Capilla Sixtina

Para una épica de la Transición

25 septiembre, 2018 00:00

España es un territorio resistente a la épica. Como lo es a la creación de héroes. Comparémonos con Estados Unidos o con Francia, dos ejemplos dispares. Como mucho se acepta una épica pasajera y unos héroes fugaces. Felipe González ha expresado recientemente que la Transición ha carecido de épica. Incluso desde hace algún tiempo se cuestiona la Transición de manera abierta o subrepticia. Lo peor que puede ocurrir es que se ponga de moda, como recurso intelectual o esnobismo cultural, la “malditización” de la Transición. La Transición fue un pacto sobre el futuro para no repetir el pasado. Al presente le correspondía superar la visión destructiva de la Historia de España y construir un país moderno y engarzado en Europa. Lo cual requería esfuerzo intelectual, renuncias personales y voluntad de que el diálogo con el otro, el adversario, primara sobre los desencuentros, que eran muchos y  venían de lejos. Es decir, los ingredientes con los que se construye la épica.

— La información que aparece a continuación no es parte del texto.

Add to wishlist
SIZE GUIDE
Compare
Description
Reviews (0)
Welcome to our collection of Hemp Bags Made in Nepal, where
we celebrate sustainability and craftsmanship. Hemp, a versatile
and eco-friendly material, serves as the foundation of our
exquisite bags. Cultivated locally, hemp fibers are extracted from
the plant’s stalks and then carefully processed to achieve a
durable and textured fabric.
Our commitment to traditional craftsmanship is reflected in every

Europa había sido el sueño compartido de  intelectuales, escritores, poetas, artistas, profesionales, etc. de la primera mitad del siglo XX. Los años treinta iban a ser el final del recorrido hacia esa Europa de la que hacía siglos habíamos salido o habíamos sido desalojados. Europa representaba el anhelo de modernidad y progreso de una sociedad atrasada y apegada a un costumbrismo nocivo. La Transición enlazaba con ese momento estelar, obviando los errores que habían hecho descarriar el sueño. Fue así como se forjó el proyecto colectivo de los jóvenes y de los menos jóvenes, de los que habían permanecido dentro y de los exiliados, de cuántos habían sobrevivido en la nostalgia de un proyecto fracasado: el del país y el de sus propias vidas.

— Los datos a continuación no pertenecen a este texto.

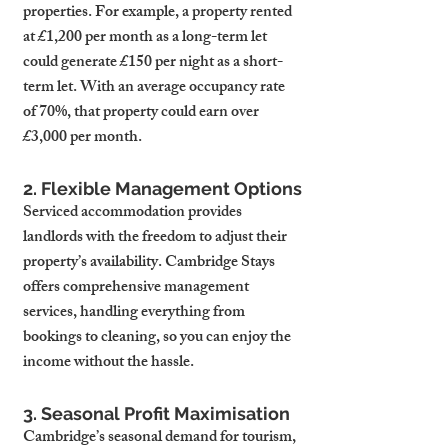
properties. For example, a property rented 
at £1,200 per month as a long-term let 
could generate £150 per night as a short-
term let. With an average occupancy rate 
of 70%, that property could earn over 
£3,000 per month.
2. Flexible Management Options
Serviced accommodation provides 
landlords with the freedom to adjust their 
property’s availability. Cambridge Stays 
offers comprehensive management 
services, handling everything from 
bookings to cleaning, so you can enjoy the 
income without the hassle.
3. Seasonal Profit Maximisation
Cambridge’s seasonal demand for tourism,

Una mayoría  de los que encarnaron el proyecto de superación del pasado no habían participado en la guerra civil. Pero conocían de las miserias que engendran las guerras y las dictaduras. Habían oído a los padres de otros –los propios hablaban poco, como para proteger con el silencio a sus hijos-, contar los terribles sucesos de la guerra, primero; del exilio después; de la represión interior; de los años falsos de la autarquía. Y esas historias, contadas  en susurros temerosos en los comedores de las casas, no las querían para ellos ni para sus hijos. Querían otras cosas. ¿Lo que hay ahora? En parte sí y en parte no. Nadie podía imaginar, en medio de un universo de renuncias, la evolución hacia el lodo en el que nos encontramos. Precisamente lo que se pretendía era salir del barrizal en el que se había desarrollado una parte de la Historia de España. La Transición fue la búsqueda de esa heroicidad histórica que consiste en sobreponerse a las tragedias y adversidades de los siglos pasados.

Si aquello fue posible entonces, ¿por qué no puede ser posible ahora? En cuarenta años muchas cosas han cambiado: de la uniformidad hemos pasado a la pluralidad; de la simplicidad a la complejidad; de la  construcción democrática a su implantación efectiva; de la política al espectáculo; de la información al cotilleo; de la defensa de las posiciones de cada uno a la necesidad de producir  noticias para ocupar espacios mediáticos. La dificultad de entonces, como la de ahora, es discernir entre lo fundamental y lo trivial para que esto último ni impida  la resolución de los conflictos cotidianos. Las soluciones no las traerán los populismos, sean de la orientación que sean. Ni las peleas enconadas dentro de un lodazal. El ruido, no puede convertirse en el objetivo de la política. Son los intereses generales, el objetivo único de la política.